──────── Data provided

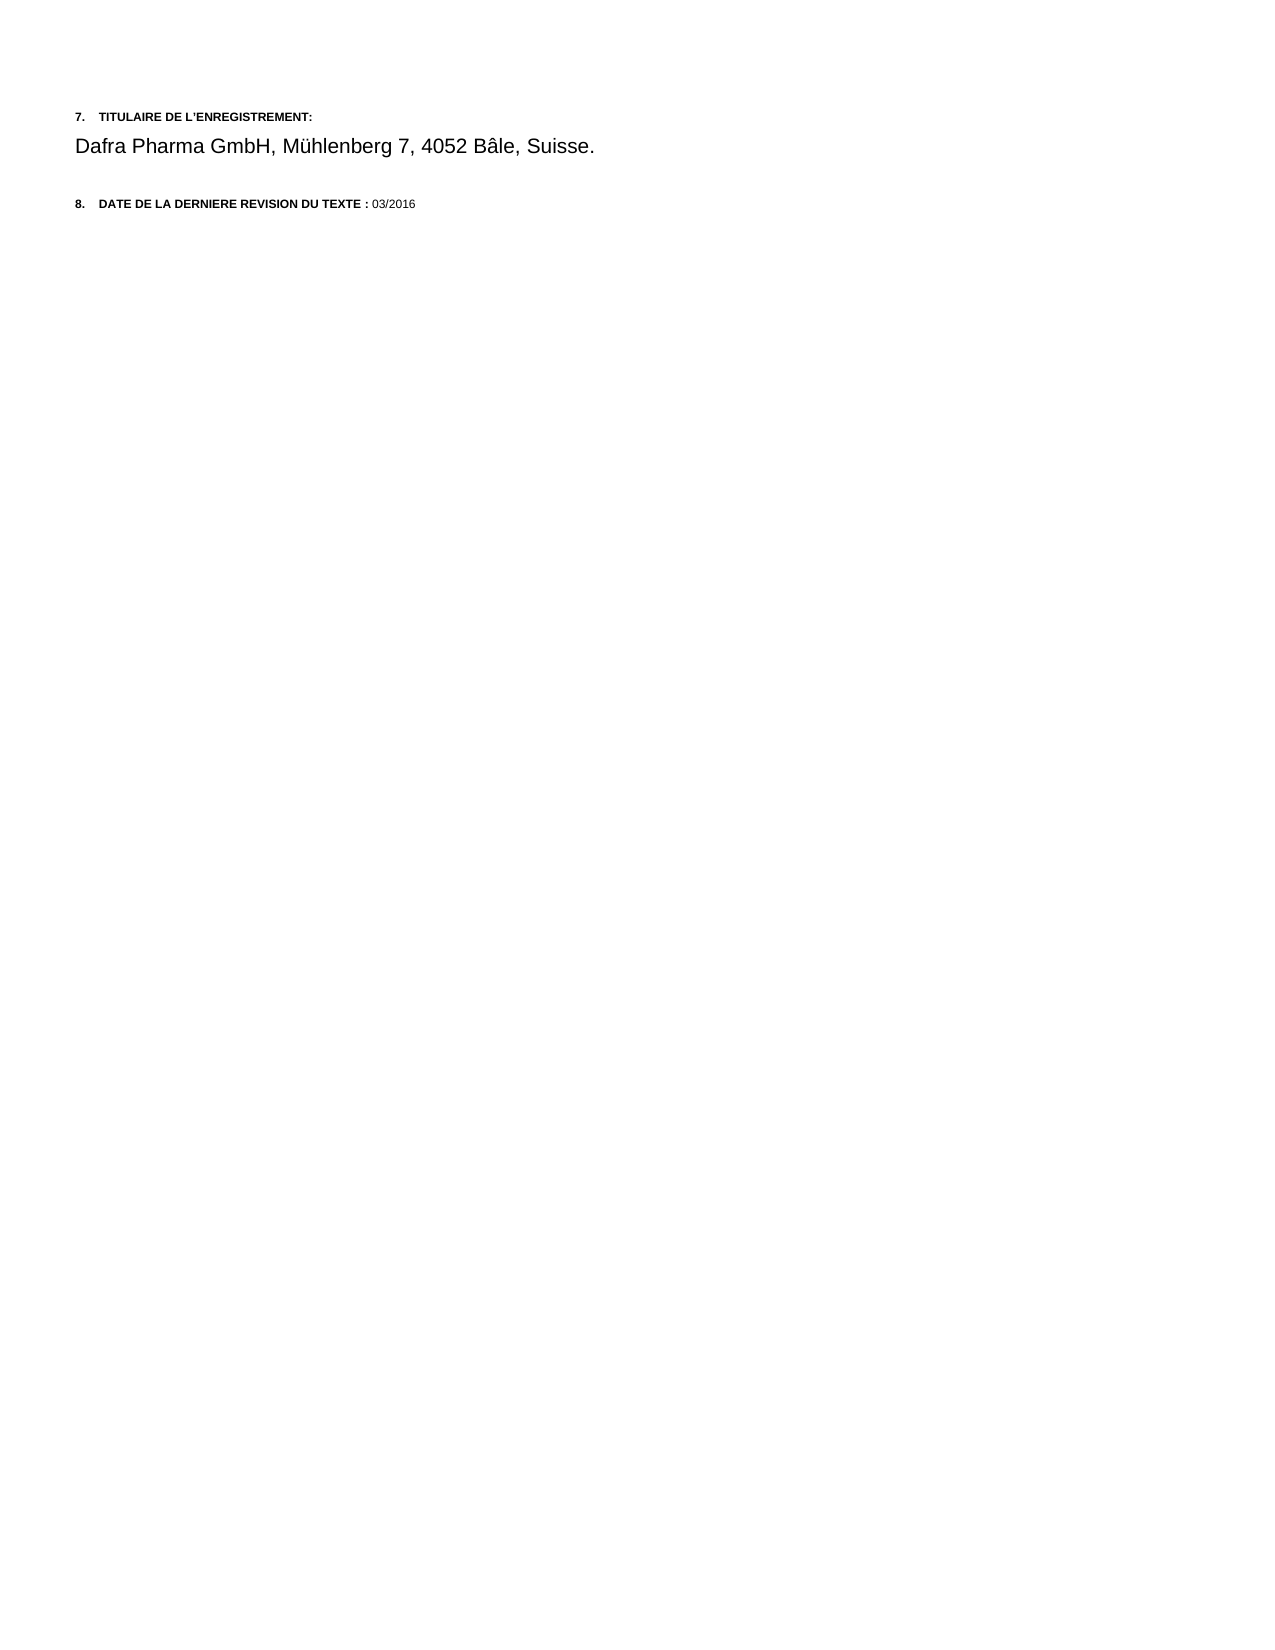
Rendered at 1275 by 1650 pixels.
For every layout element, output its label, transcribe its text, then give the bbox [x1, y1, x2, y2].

text 7. TITULAIRE DE L’ENREGISTREMENT: [75, 110, 1200, 134]
text 8. DATE DE LA DERNIERE REVISION DU TEXTE : 03/2016 [75, 197, 1200, 221]
text Dafra Pharma GmbH, Mühlenberg 7, 4052 Bâle, Suisse. [75, 134, 1200, 158]
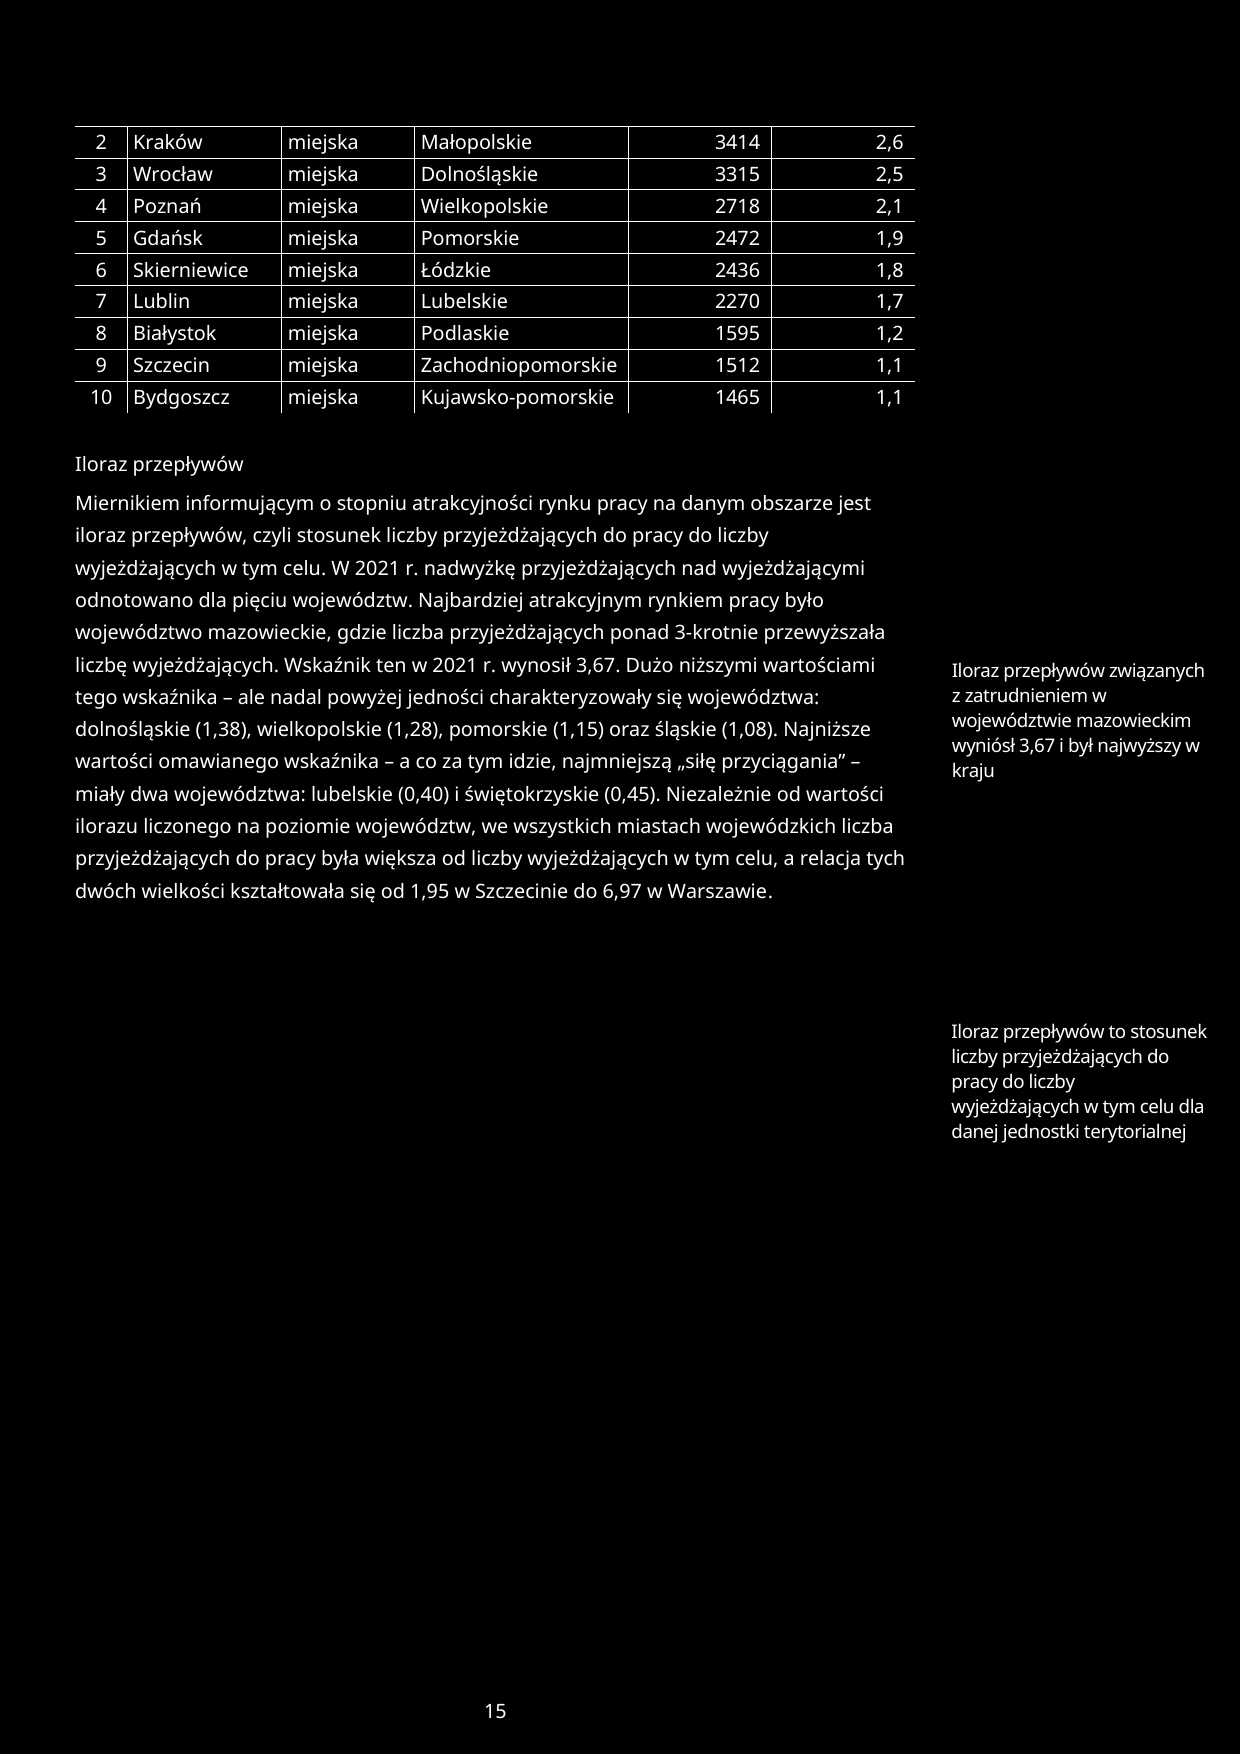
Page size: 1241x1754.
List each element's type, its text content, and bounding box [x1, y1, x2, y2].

table_cell 2 [75, 127, 127, 157]
table_cell Lublin [128, 286, 281, 317]
table_cell Zachodniopomorskie [415, 350, 628, 381]
table_cell Białystok [128, 318, 281, 349]
table_cell 3315 [629, 159, 771, 189]
table_cell miejska [282, 190, 414, 221]
table_cell Gdańsk [128, 222, 281, 253]
table_cell Małopolskie [415, 127, 628, 157]
table_cell 6 [75, 254, 127, 285]
table_cell Wielkopolskie [415, 190, 628, 221]
table_cell 1,8 [772, 254, 915, 285]
table_cell 9 [75, 350, 127, 381]
subtitle Iloraz przepływów [75, 450, 915, 477]
table_cell 1,7 [772, 286, 915, 317]
table_cell 4 [75, 190, 127, 221]
table_cell miejska [282, 127, 414, 157]
table_cell Lubelskie [415, 286, 628, 317]
table_cell 2718 [629, 190, 771, 221]
table_cell 2436 [629, 254, 771, 285]
table_cell Szczecin [128, 350, 281, 381]
table_cell 1465 [629, 382, 771, 412]
text Miernikiem informującym o stopniu atrakcyjności rynku pracy na danym obszarze jest iloraz przepływów, czyli stosunek liczby przyjeżdżających do pracy do liczby wyjeżdżających w tym celu. W 2021 r. nadwyżkę przyjeżdżających nad wyjeżdżającymi odnotowano dla pięciu województw. Najbardziej atrakcyjnym rynkiem pracy było województwo mazowieckie, gdzie liczba przyjeżdżających ponad 3-krotnie przewyższała liczbę wyjeżdżających. Wskaźnik ten w 2021 r. wynosił 3,67. Dużo niższymi wartościami tego wskaźnika – ale nadal powyżej jedności charakteryzowały się województwa: dolnośląskie (1,38), wielkopolskie (1,28), pomorskie (1,15) oraz śląskie (1,08). Najniższe wartości omawianego wskaźnika – a co za tym idzie, najmniejszą „siłę przyciągania” – miały dwa województwa: lubelskie (0,40) i świętokrzyskie (0,45). Niezależnie od wartości ilorazu liczonego na poziomie województw, we wszystkich miastach wojewódzkich liczba przyjeżdżających do pracy była większa od liczby wyjeżdżających w tym celu, a relacja tych dwóch wielkości kształtowała się od 1,95 w Szczecinie do 6,97 w Warszawie. [75, 489, 915, 904]
table_cell Wrocław [128, 159, 281, 189]
table_cell 7 [75, 286, 127, 317]
table_cell miejska [282, 318, 414, 349]
table_cell 5 [75, 222, 127, 253]
table_cell miejska [282, 222, 414, 253]
table_cell 2,5 [772, 159, 915, 189]
table_cell miejska [282, 286, 414, 317]
table_cell 2,6 [772, 127, 915, 157]
table_cell miejska [282, 350, 414, 381]
table_cell Łódzkie [415, 254, 628, 285]
table_cell 8 [75, 318, 127, 349]
table_cell Bydgoszcz [128, 382, 281, 412]
table_cell 1,2 [772, 318, 915, 349]
table_cell 1512 [629, 350, 771, 381]
table_cell 3414 [629, 127, 771, 157]
table_cell Skierniewice [128, 254, 281, 285]
table_cell 3 [75, 159, 127, 189]
table_cell 10 [75, 382, 127, 412]
table_cell 1,1 [772, 382, 915, 412]
table_cell miejska [282, 159, 414, 189]
table_cell miejska [282, 382, 414, 412]
table_cell Podlaskie [415, 318, 628, 349]
table_cell miejska [282, 254, 414, 285]
table_cell 1595 [629, 318, 771, 349]
table_cell Kraków [128, 127, 281, 157]
table_cell 2472 [629, 222, 771, 253]
table_cell 2,1 [772, 190, 915, 221]
table_cell 1,9 [772, 222, 915, 253]
table_cell Poznań [128, 190, 281, 221]
table_cell Dolnośląskie [415, 159, 628, 189]
table_cell Pomorskie [415, 222, 628, 253]
table_cell 1,1 [772, 350, 915, 381]
table_cell Kujawsko-pomorskie [415, 382, 628, 412]
table_cell 2270 [629, 286, 771, 317]
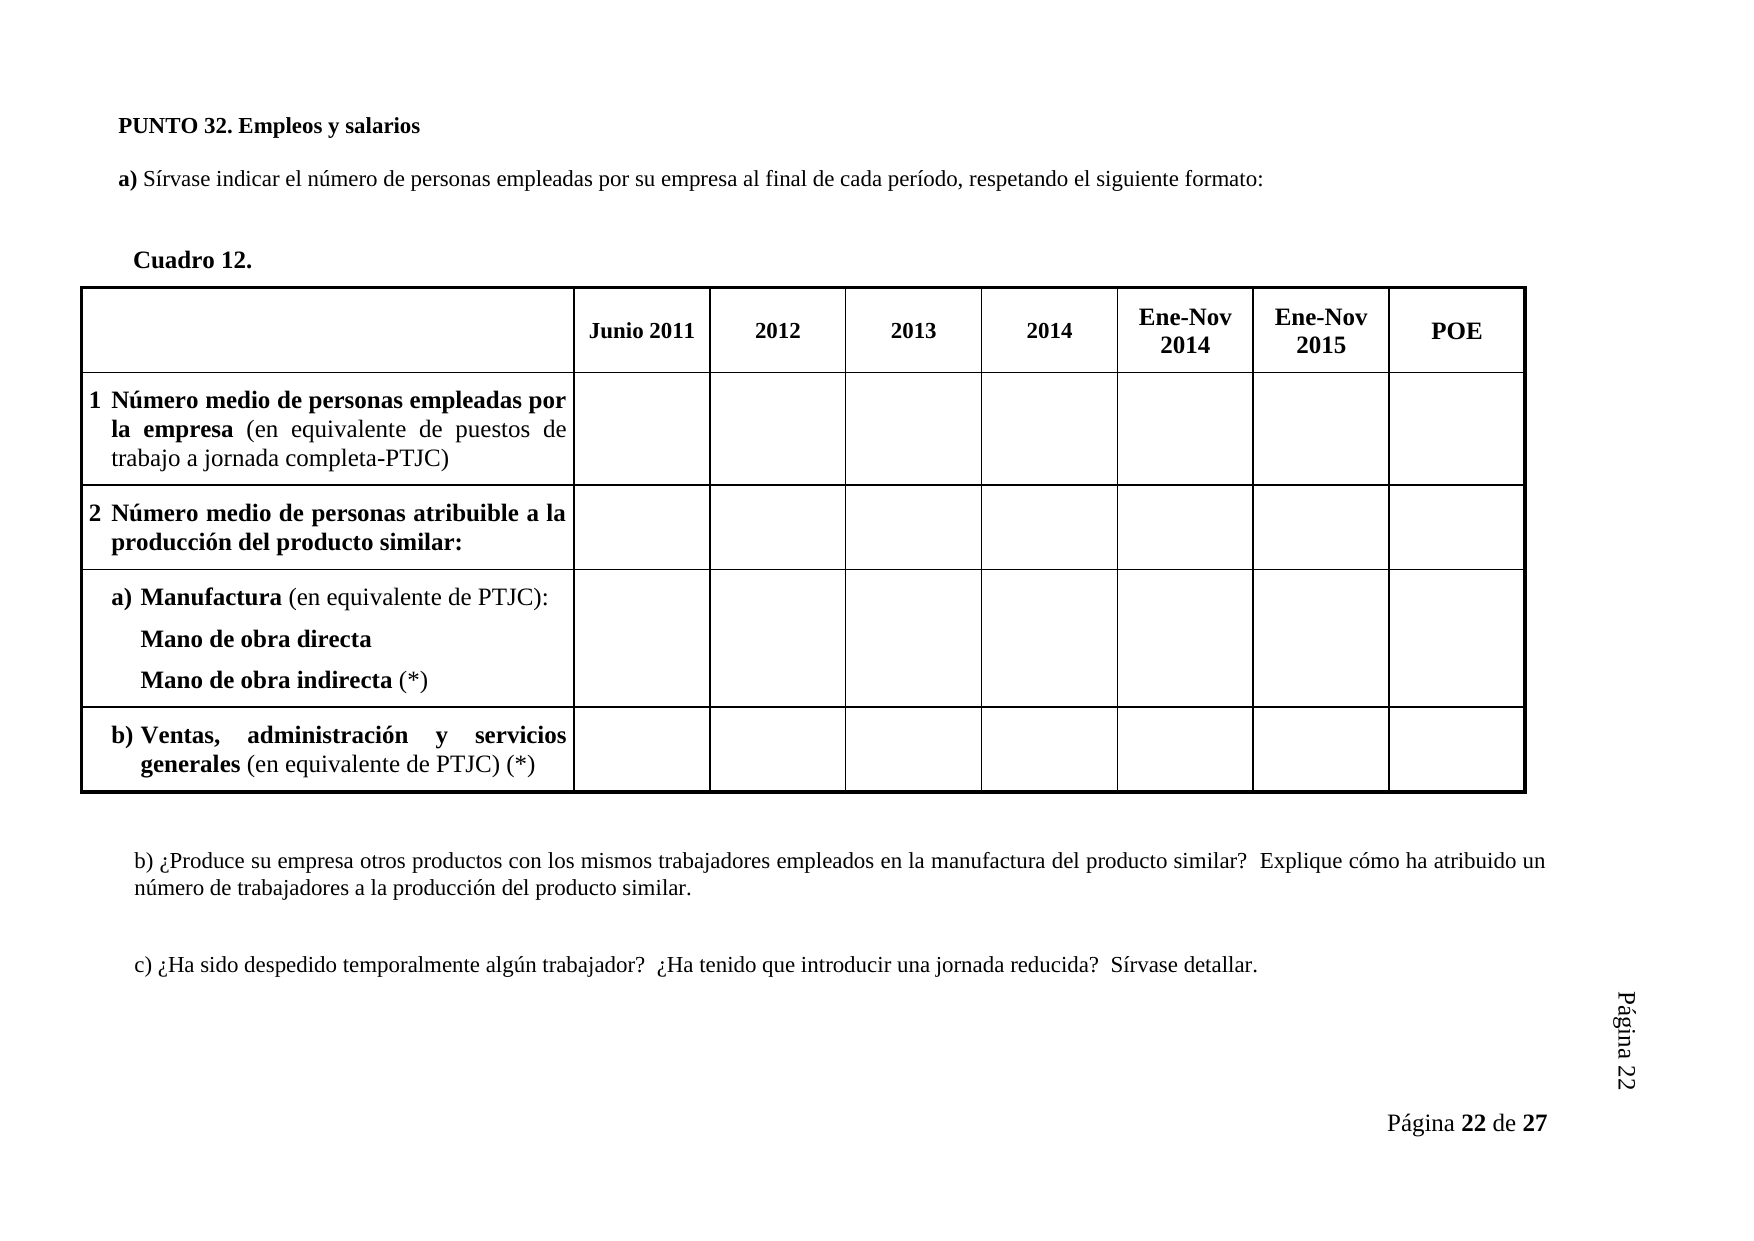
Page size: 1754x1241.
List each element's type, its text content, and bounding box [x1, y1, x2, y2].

────────────────

[Required action] From the records, copy out each line that includes the string "size".

[The completed task]
Page size: 1241x1754.
Page size: 1754x1241.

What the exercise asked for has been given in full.